How do we take control of this? Here are some tips to keep in mind:
- Stick to the facts. Do not resort to being hurtful and making irrelevant personal attacks on the person, in an attempt to disarm them. This is a petty tactic that rarely ends well and there is nothing to be achieved by it, except to create unnecessary aggravation. By making use of a respectful approach, you will always have much greater chances of getting through to another person and succeeding in getting them to understand your perspective.
- Keep your temper under control. A valuable tip we must always keep in mind is, when we lose our temper, we lose our audience. Think back to any situation in your past where someone may have been attempting to persuade you. You will notice that rarely did anyone manage to convince you of anything by shouting it aggressively. By maintaining a calm demeanour, we can ensure that the person we are speaking to will be much more receptive to what we have to say.
- Keep an open mind. Something all of us have been guilty of, at some point or another, is to convince ourselves that we cannot possibly be incorrect. If we are trying to convince the other person to accept our stance, we must also ensure that our own minds are open enough to be convinced. Listen carefully to what the other person has to say and never dismiss the possibility that you may be wrong about some things.
- Always remember the intent. We must always keep in mind that the intention of the debate is not to hurt the other person’s feelings or cause them to feel attacked.

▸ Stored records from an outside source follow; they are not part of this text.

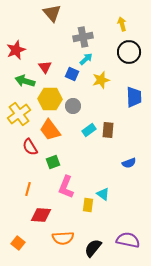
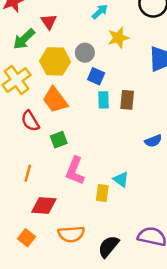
blue square: (72, 74) -> (96, 76), moved
green arrow: (25, 81) -> (24, 39), turned -60
gray circle: (73, 106) -> (85, 53), moved
cyan rectangle: (89, 130) -> (104, 100), turned -56
orange square: (18, 243) -> (26, 238), moved

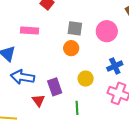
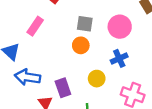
pink rectangle: (30, 30) -> (35, 26), turned -60
blue cross: (115, 66) -> (119, 58), moved

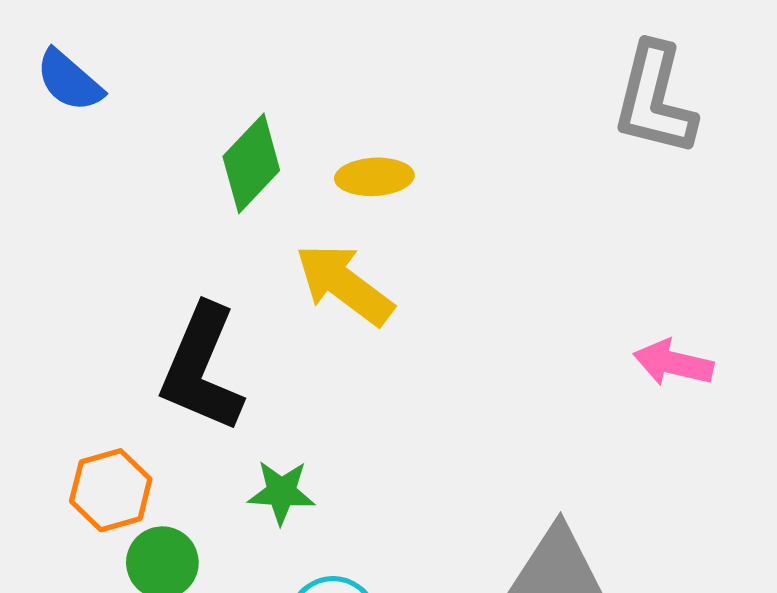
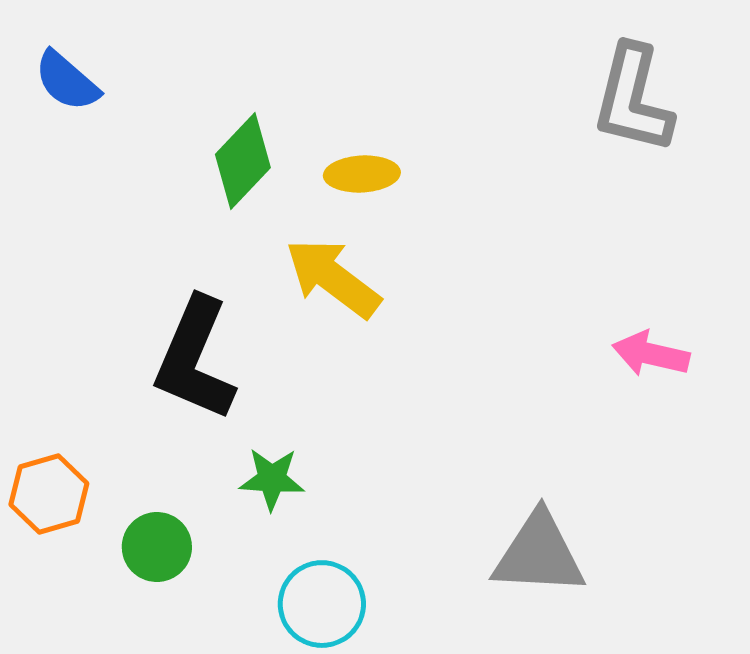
orange hexagon: (111, 490) -> (49, 494), moved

Whenever we feel that the situation is heating up and becoming tense, it’s best to best to remind ourselves of the initial intent and to tone down the tension.
- Wait your turn. It is not uncommon to become passionate during a discussion, yet a frequent error some of us tend to make is to interrupt the other person as soon as we hear something we disagree with. Always remember that when the person we are talking to does not feel heard, they will be less inclined to listen when it is our turn to speak. Patiently listen to what the person has to say and then progress to making your rebuttal at the appropriate time.
A frequently asked question is “What if we simply cannot see eye to eye?”
This is not an issue at all, which brings us to our final point.
Always know when to recognize that it is time to agree to disagree. There will be many instances where we simply will not be able to change someone’s mind any more than they are able to change ours. This is a respectable difference in opinion that must be accepted once both sides have had a chance to sensibly put forth their points of view.
Differences in opinion are indeed a sensitive area, which is why it is essential that we conduct ourselves sensibly. Always keep in mind that there is no victory in winning an argument and satisfying our ego, but spoiling a relationship.